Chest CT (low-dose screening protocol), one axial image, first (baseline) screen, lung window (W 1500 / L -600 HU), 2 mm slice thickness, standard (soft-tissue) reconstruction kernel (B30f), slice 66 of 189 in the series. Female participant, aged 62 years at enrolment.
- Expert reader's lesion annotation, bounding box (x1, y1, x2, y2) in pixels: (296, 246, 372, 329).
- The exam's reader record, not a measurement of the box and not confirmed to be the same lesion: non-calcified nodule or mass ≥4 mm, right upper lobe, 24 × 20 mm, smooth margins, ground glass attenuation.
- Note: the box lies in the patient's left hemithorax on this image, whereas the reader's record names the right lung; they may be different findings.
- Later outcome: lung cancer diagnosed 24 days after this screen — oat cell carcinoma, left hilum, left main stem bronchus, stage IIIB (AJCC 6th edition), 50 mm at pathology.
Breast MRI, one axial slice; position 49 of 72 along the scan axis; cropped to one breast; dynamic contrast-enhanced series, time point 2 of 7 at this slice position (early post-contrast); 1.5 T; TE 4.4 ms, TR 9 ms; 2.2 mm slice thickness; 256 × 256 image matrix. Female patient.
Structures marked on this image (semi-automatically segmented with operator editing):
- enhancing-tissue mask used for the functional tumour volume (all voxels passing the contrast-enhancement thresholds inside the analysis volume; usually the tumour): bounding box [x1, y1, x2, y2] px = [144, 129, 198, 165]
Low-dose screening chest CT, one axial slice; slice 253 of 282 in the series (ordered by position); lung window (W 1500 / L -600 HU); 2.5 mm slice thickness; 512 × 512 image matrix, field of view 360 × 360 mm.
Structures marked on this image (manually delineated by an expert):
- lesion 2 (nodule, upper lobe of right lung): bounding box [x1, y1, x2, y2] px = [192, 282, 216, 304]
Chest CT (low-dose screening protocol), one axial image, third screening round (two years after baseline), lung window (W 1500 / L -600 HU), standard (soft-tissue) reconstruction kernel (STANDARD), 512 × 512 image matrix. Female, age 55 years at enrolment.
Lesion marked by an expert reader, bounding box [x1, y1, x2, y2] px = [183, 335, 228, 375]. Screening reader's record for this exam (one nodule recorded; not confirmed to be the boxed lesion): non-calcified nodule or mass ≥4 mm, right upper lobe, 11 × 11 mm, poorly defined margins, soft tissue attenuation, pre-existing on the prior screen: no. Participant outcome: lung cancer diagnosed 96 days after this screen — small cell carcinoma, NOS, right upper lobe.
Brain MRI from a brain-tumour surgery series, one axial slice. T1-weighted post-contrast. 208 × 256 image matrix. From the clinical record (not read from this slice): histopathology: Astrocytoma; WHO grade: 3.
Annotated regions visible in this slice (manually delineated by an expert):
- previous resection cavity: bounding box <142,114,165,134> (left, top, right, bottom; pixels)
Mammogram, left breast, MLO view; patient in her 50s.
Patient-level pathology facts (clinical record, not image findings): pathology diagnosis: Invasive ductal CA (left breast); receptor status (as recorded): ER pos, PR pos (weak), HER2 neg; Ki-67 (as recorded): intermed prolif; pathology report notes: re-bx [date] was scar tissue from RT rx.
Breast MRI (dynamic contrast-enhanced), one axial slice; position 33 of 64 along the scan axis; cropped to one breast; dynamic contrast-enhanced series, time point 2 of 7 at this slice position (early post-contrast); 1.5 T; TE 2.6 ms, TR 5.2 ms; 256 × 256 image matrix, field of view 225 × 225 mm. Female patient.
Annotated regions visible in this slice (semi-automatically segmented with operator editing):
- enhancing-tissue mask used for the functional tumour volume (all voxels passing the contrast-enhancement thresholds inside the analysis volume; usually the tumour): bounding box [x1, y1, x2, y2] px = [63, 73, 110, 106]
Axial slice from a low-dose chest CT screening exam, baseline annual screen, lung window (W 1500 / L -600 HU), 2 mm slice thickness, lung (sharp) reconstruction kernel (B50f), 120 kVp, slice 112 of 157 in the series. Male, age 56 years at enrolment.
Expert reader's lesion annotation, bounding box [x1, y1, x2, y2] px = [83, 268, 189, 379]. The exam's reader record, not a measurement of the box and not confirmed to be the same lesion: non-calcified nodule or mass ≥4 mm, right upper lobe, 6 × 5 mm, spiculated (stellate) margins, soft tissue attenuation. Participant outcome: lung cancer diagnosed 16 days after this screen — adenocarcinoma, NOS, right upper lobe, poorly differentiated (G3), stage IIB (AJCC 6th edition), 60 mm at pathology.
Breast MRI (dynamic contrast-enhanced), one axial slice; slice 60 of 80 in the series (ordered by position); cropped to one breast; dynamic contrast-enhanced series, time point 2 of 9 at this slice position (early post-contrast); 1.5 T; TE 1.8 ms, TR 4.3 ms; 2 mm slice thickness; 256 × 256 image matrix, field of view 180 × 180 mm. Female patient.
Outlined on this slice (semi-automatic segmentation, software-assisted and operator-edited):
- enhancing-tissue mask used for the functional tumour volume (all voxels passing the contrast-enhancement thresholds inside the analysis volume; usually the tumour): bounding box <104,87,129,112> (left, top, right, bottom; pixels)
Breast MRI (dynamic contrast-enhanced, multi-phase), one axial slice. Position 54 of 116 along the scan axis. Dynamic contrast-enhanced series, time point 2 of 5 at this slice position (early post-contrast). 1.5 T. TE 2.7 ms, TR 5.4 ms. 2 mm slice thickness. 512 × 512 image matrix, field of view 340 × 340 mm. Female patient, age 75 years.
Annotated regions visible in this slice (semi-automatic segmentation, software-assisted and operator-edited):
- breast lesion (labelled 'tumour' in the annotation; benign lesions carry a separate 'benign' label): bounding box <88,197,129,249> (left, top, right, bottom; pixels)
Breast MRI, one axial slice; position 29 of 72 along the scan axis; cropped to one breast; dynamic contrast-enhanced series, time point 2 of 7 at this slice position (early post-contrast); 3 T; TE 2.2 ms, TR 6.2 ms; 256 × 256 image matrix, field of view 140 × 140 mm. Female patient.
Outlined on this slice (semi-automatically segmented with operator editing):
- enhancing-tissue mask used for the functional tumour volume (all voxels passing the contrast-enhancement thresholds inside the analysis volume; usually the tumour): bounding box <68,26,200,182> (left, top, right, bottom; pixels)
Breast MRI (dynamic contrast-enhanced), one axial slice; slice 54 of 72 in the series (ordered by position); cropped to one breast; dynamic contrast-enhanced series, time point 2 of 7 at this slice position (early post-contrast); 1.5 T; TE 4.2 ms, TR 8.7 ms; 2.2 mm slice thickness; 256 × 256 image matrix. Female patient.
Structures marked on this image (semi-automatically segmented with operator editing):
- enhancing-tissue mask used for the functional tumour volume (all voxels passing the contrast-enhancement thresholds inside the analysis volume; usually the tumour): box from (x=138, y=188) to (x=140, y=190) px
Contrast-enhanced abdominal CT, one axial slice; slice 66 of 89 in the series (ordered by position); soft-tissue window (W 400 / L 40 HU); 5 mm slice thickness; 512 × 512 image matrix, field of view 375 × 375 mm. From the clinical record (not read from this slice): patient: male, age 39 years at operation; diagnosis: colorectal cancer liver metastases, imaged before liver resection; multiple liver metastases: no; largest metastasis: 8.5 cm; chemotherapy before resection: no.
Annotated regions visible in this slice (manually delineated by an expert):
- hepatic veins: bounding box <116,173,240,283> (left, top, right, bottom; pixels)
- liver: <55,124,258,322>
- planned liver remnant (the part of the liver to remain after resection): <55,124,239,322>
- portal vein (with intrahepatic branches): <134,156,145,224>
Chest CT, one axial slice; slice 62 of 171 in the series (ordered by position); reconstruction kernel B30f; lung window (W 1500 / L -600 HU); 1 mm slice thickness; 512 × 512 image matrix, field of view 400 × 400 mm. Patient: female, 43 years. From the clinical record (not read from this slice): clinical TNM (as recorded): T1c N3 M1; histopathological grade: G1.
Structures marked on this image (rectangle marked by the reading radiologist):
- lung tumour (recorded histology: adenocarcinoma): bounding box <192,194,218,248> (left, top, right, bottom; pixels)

__TASK ITEM__. Which of the lines above hold the string "segmented"? Pick each of them out.

__ANSWER FOR THIS EXERCISE__.
Structures marked on this image (semi-automatically segmented with operator editing):
Annotated regions visible in this slice (semi-automatically segmented with operator editing):
Outlined on this slice (semi-automatically segmented with operator editing):
Structures marked on this image (semi-automatically segmented with operator editing):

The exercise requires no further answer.